● **What is needed**
Tally every line of the entries that contains the string "lines", then reply with only that number.

Collected data
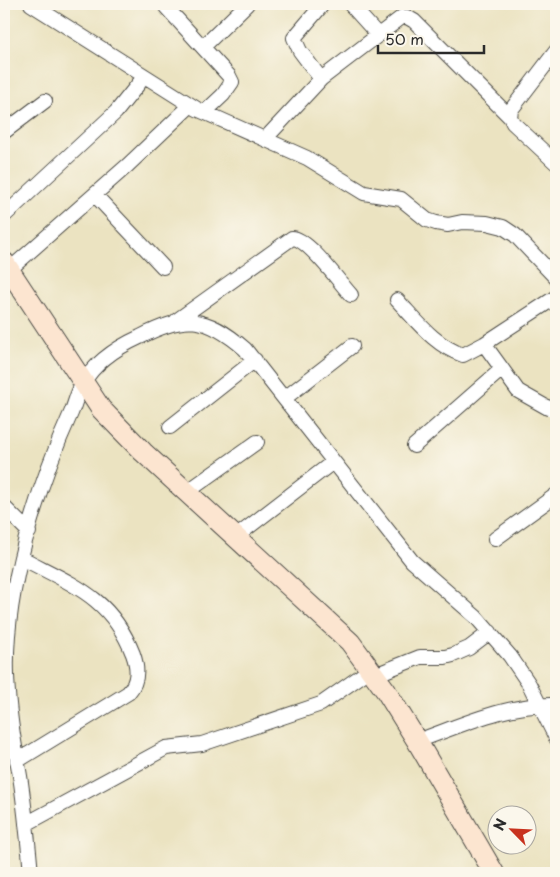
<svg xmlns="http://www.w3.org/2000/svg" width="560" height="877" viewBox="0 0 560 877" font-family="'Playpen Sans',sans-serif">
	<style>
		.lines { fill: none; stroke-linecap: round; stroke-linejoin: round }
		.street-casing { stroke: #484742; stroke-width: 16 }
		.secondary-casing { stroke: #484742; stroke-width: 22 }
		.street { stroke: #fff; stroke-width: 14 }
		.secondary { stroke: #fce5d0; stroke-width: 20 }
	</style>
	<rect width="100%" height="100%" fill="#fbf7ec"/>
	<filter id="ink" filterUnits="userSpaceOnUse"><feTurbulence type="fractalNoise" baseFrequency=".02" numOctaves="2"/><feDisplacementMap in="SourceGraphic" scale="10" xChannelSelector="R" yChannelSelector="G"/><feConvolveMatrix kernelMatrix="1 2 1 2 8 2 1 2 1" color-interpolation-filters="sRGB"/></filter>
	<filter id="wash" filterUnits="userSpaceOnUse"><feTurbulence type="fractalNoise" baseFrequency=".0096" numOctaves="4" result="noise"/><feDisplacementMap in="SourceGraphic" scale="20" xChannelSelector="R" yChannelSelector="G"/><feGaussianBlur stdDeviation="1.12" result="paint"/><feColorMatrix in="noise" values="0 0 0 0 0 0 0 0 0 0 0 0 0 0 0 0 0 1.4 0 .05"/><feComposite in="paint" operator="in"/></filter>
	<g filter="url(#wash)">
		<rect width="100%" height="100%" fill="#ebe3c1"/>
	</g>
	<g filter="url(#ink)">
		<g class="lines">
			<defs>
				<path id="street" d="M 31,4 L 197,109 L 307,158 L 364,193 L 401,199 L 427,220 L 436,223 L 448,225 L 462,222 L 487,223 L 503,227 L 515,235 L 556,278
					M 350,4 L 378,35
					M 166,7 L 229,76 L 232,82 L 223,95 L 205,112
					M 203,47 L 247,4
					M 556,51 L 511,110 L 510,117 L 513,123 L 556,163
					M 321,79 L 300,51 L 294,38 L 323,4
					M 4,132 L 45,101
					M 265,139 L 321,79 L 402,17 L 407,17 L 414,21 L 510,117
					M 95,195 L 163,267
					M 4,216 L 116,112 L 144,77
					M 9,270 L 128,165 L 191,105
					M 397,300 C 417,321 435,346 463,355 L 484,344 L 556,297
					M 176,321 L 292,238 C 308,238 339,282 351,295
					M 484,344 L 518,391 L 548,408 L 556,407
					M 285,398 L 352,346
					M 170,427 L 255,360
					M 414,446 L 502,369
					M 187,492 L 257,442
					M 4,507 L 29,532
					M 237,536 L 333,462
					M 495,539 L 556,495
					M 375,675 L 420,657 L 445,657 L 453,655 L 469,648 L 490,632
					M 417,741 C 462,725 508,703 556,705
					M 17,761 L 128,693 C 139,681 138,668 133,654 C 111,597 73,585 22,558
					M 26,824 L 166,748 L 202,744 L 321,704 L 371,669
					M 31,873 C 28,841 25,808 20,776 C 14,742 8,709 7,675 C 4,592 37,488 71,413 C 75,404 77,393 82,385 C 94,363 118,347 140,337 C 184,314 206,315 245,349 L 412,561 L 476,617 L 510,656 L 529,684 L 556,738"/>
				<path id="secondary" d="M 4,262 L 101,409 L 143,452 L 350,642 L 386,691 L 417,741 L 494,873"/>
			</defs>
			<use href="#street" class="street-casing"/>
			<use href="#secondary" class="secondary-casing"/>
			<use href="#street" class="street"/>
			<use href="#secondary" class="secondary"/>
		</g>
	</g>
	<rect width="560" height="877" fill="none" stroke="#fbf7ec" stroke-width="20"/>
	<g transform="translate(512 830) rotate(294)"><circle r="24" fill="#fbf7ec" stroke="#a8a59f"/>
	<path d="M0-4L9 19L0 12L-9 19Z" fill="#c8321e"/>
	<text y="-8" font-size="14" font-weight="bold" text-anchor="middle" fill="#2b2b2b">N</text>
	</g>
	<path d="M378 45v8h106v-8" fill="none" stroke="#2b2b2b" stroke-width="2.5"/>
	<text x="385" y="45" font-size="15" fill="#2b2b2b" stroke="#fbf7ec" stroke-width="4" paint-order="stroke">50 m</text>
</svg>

● **Result of the task**
2